После того как он смущенно познакомил меня с ней, я стал реже бывать на большой даче, пунцовея при встречах с Зинаидой Николаевной. Мне казалось, что все подозревают меня в тайной связи с разлучницей. Как и все вокруг О., я был влюблен в нее. В ней были богема быта, безоглядность риска, за что она и расплатилась лагерем. Но все «грехи» ее искуплены стихами из романа, озаренными ею.
Литературная общественность не принимала ее, считая «авантюристкой». Да и З.Н. с трудом переносили за прямоту и суровость нрава. Увы, поэт выбрал именно этих муз. Такие ему были нужны. Не истерички, тянущие одеяло на себя, а биополя гармонии.
Они оставили свои зеркальные мемуары. Воспоминания З.Н., этот роман в письмах, подготовленный к печати Н.А. Пастернак, вышел у нас. Воспоминания О. с медальоном на обложке вышли и в Париже, и в Москве. Там есть уникальный рассказ о том, как Сталин позвал к себе Есенина, Маяковского и Пастернака и беседовал с ними.

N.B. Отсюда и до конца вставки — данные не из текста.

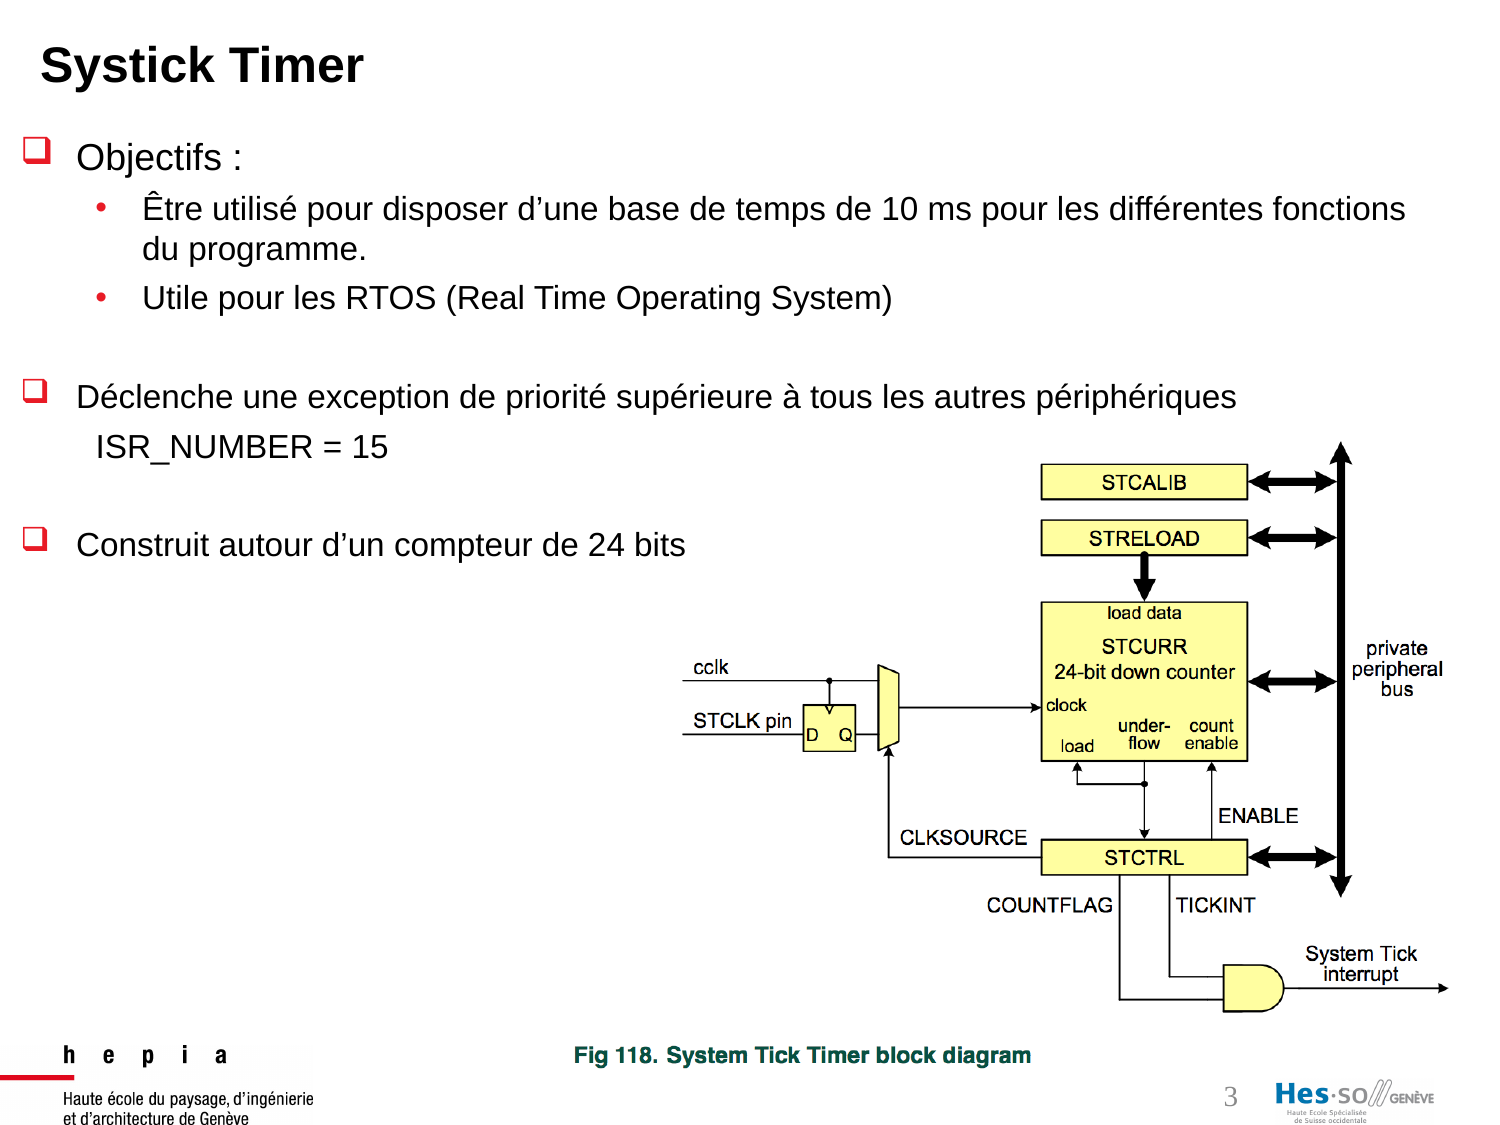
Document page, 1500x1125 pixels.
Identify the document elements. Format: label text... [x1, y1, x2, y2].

picture [1275, 1078, 1434, 1125]
text_box 3 [1033, 1077, 1254, 1125]
text_box Systick Timer [24, 24, 1463, 138]
text_box Objectifs : Être utilisé pour disposer d’une base de temps de 10 ms pour les différentes fonctions du programme. Utile pour les RTOS (Real Time Operating System) Déclenche une exception de priorité supérieure à tous les autres périphériques ISR_NUMBER = 15 Construit autour d’un compteur de 24 bits [5, 125, 1444, 976]
picture [0, 1045, 313, 1125]
picture [560, 408, 1500, 1077]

Трудна судьба муз в России. Людская молва не любит их, видно ревнуя к своим кумирам. «Нас на бабу променял». Есть целая литература, разоблачающая Наталью Николаевну Гончарову, – и «близорукая», и «холодная красавица». Но поэты пренебрегают советами потомков. Они выбрали своих муз сами. И завещали нам защищать их.
В этой книге я почти не упоминаю о своих музах. Муз смущают смотрины непосвященных. Самое близкое – не для прозы. Их свет сохранился в стихах, которые они мне подарили.
Ныне в юбилеях столетий художников века мы невзначай забываем об их вдохновительницах. Женщина рождает стихотворение, поэт только крестит его духовно. Наши музы, в отличие от муз прошлых столетий, имели дело не с эолами и мотыльками, они противостояли дьявольской Системе, в одиночку направляя и спасая поэтов. Мне довелось застать на земле нескольких великих муз наших «столетников». И рядом с ними, как второе зеркальце, сияло – у одной божественный миг, у другой год, у третьей целая посвященная жизнь. Положим к их молодым фотографиям нечетное число тюльпанов. Они живы. В верхнем зеркальце снимает грим после спектакля Айседора Дункан, из нижнего подмигивает усталая Ванесса Редгрейв, сыгравшая ее. «Есенин и Айседора» стал гвоздем сезона лондонской сцены. Тема пьесы – некоммуникабельность музы и поэта. Ванесса (Айседора) говорит на сцене только по-английски, Есенин (наш Олег Меньшиков) отвечает ей только по-русски. «Ощенила сука», – хрипит в тоске поэт, «Oh, dog, sorry», – вздыхает иноязычная Ванесса. И пудрится. Удавишься!